↓↓↓
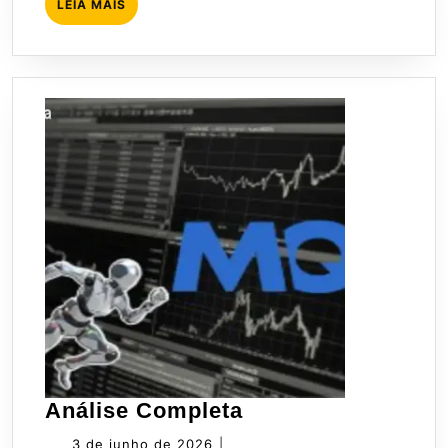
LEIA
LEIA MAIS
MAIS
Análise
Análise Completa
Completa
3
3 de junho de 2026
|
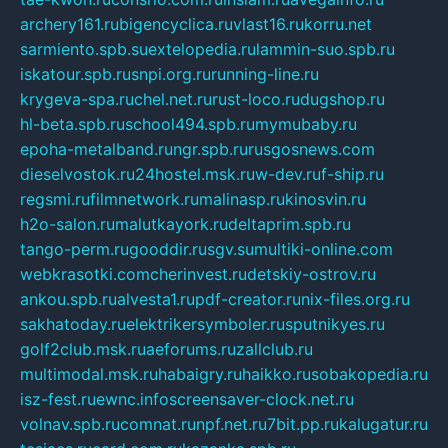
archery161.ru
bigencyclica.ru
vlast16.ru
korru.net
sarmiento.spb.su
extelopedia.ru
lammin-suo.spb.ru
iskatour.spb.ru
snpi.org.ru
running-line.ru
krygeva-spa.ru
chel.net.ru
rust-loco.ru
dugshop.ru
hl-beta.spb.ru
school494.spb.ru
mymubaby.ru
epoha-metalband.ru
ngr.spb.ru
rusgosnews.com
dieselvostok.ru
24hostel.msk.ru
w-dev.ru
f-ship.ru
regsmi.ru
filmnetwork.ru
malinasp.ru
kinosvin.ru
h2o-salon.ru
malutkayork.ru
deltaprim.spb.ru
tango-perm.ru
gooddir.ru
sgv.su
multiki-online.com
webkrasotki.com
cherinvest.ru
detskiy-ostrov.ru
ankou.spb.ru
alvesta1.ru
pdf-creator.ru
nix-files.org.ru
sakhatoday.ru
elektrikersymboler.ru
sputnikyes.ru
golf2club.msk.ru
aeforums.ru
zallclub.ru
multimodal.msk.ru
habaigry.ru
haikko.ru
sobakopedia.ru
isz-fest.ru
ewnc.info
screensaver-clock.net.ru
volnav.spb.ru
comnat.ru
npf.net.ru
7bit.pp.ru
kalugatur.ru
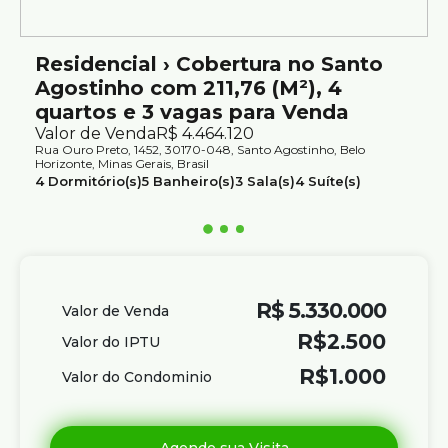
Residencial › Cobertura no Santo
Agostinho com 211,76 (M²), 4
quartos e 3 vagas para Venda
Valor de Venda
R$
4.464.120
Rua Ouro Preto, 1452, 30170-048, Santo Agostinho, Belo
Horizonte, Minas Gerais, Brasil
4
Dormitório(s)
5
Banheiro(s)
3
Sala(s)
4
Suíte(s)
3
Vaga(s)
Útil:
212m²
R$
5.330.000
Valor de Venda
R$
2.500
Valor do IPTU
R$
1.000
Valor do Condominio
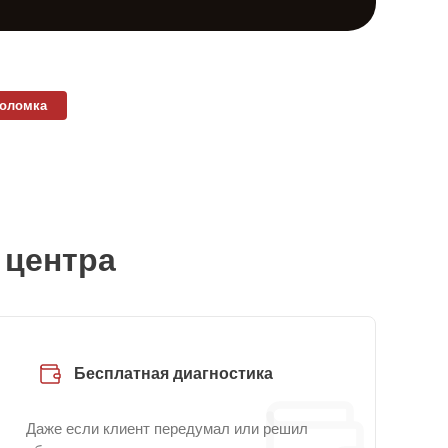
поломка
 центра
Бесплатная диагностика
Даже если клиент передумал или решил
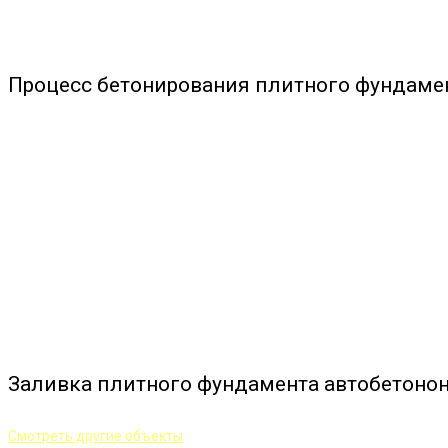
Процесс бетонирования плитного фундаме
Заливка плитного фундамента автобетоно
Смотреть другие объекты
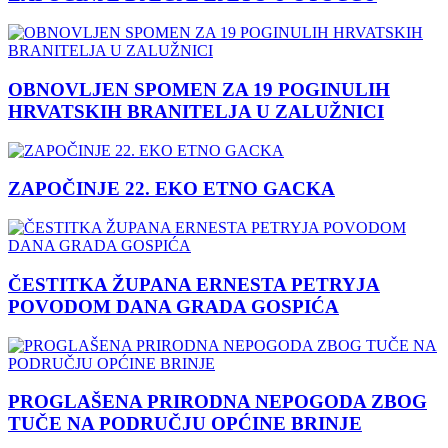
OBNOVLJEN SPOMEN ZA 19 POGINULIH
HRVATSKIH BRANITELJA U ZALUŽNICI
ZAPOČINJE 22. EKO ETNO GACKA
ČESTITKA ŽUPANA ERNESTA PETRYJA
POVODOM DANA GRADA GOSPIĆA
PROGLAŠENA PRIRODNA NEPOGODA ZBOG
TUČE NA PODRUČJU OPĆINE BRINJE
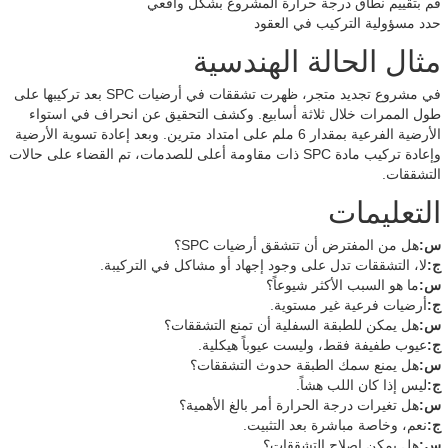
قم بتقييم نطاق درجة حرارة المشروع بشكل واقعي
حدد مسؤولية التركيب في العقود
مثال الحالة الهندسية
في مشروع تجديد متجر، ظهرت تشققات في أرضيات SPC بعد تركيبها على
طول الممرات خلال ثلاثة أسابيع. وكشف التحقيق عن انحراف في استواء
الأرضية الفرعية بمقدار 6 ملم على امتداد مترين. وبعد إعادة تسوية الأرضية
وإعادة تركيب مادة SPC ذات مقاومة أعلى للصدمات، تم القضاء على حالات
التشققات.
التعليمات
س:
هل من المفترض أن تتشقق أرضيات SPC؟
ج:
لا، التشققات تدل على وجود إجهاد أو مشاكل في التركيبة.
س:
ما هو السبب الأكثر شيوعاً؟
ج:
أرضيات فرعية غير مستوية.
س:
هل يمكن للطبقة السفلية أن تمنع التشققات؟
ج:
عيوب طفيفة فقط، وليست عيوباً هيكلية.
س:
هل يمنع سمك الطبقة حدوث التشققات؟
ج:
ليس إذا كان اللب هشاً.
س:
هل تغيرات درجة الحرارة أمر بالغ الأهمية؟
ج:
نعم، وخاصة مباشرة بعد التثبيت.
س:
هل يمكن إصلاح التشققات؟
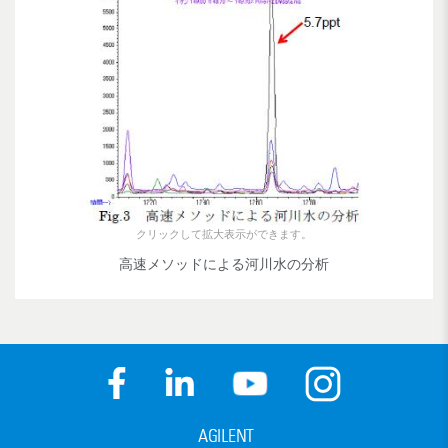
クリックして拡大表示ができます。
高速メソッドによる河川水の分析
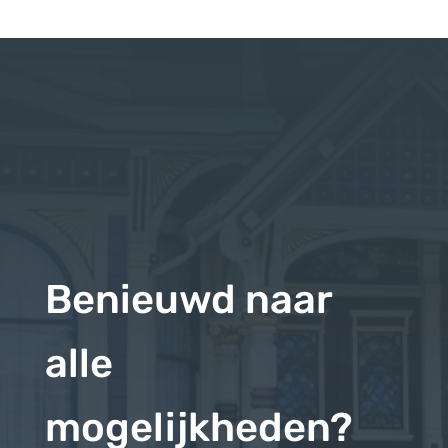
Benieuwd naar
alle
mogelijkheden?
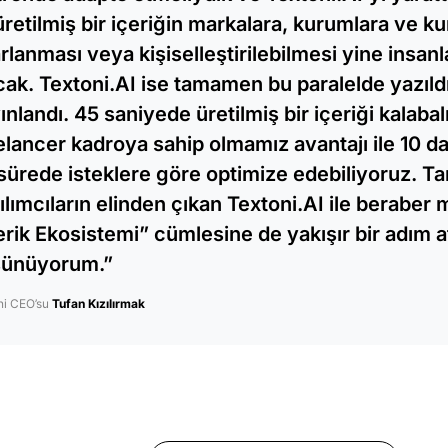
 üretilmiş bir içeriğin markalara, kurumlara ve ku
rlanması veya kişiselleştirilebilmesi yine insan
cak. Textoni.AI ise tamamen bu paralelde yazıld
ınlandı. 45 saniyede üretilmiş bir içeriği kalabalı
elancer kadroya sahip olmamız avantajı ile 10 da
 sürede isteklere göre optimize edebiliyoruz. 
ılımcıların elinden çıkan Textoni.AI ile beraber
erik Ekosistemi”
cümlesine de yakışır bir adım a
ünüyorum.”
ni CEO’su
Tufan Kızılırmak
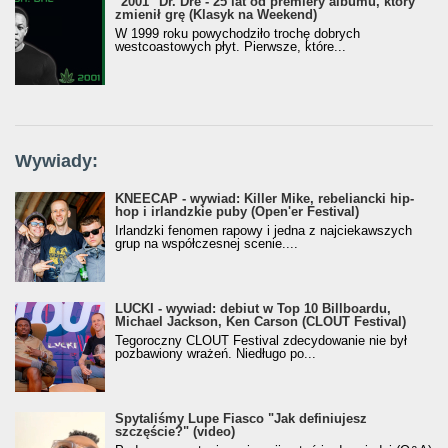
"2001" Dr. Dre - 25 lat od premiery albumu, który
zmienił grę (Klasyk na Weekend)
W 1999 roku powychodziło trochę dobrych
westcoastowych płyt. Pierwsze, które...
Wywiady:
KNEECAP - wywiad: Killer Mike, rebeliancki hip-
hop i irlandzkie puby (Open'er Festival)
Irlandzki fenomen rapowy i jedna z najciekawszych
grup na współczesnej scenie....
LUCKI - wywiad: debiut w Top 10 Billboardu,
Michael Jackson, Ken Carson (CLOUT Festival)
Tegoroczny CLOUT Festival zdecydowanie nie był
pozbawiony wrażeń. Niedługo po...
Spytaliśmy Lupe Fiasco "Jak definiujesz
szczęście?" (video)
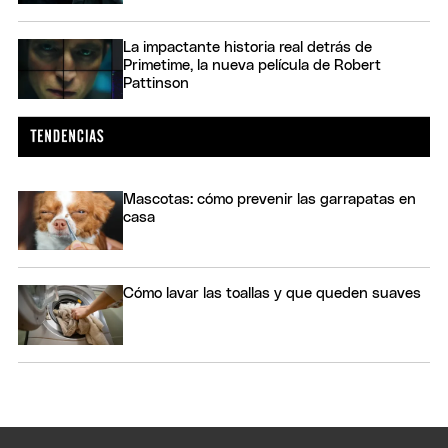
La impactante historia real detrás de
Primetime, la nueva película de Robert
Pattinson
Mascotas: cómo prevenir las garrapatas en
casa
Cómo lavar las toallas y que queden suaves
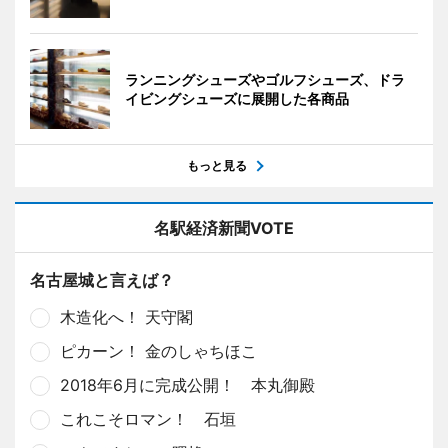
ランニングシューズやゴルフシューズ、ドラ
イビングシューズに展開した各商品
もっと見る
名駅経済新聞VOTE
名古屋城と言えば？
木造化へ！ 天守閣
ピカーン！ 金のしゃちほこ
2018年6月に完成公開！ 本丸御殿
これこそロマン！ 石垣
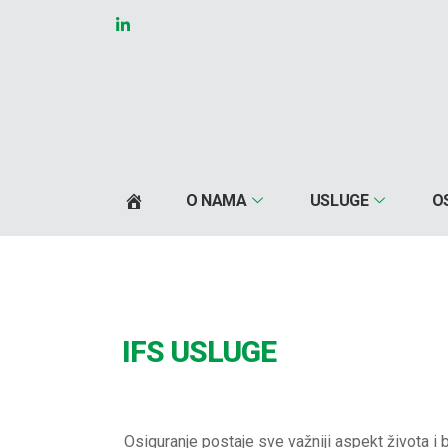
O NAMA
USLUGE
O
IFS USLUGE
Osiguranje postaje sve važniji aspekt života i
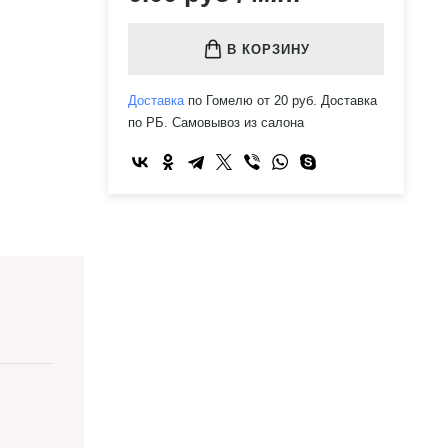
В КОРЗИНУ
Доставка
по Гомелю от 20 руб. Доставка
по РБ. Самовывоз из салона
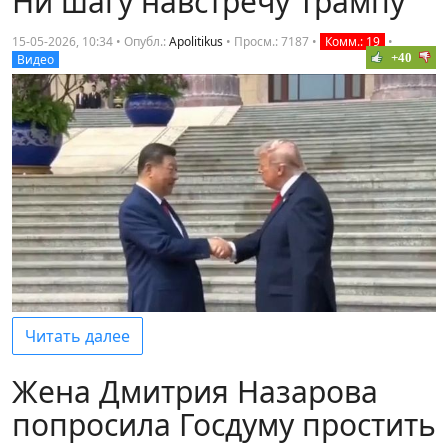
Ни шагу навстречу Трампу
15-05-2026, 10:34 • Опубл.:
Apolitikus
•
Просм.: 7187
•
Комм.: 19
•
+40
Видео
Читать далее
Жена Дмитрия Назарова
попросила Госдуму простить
↑↑↑
=== TASK ITEM ===
Retype the records verbatim from the line containing "premiery albumu, który" through the line containing "これこそロマン！ 石垣", including both of those lines, and omit the picture markers.

=== ANSWER SECTION ===
"2001" Dr. Dre - 25 lat od premiery albumu, który
zmienił grę (Klasyk na Weekend)
W 1999 roku powychodziło trochę dobrych
westcoastowych płyt. Pierwsze, które...
Wywiady:
KNEECAP - wywiad: Killer Mike, rebeliancki hip-
hop i irlandzkie puby (Open'er Festival)
Irlandzki fenomen rapowy i jedna z najciekawszych
grup na współczesnej scenie....
LUCKI - wywiad: debiut w Top 10 Billboardu,
Michael Jackson, Ken Carson (CLOUT Festival)
Tegoroczny CLOUT Festival zdecydowanie nie był
pozbawiony wrażeń. Niedługo po...
Spytaliśmy Lupe Fiasco "Jak definiujesz
szczęście?" (video)
La impactante historia real detrás de
Primetime, la nueva película de Robert
Pattinson
Mascotas: cómo prevenir las garrapatas en
casa
Cómo lavar las toallas y que queden suaves
ランニングシューズやゴルフシューズ、ドラ
イビングシューズに展開した各商品
もっと見る
名駅経済新聞VOTE
名古屋城と言えば？
木造化へ！ 天守閣
ピカーン！ 金のしゃちほこ
2018年6月に完成公開！ 本丸御殿
これこそロマン！ 石垣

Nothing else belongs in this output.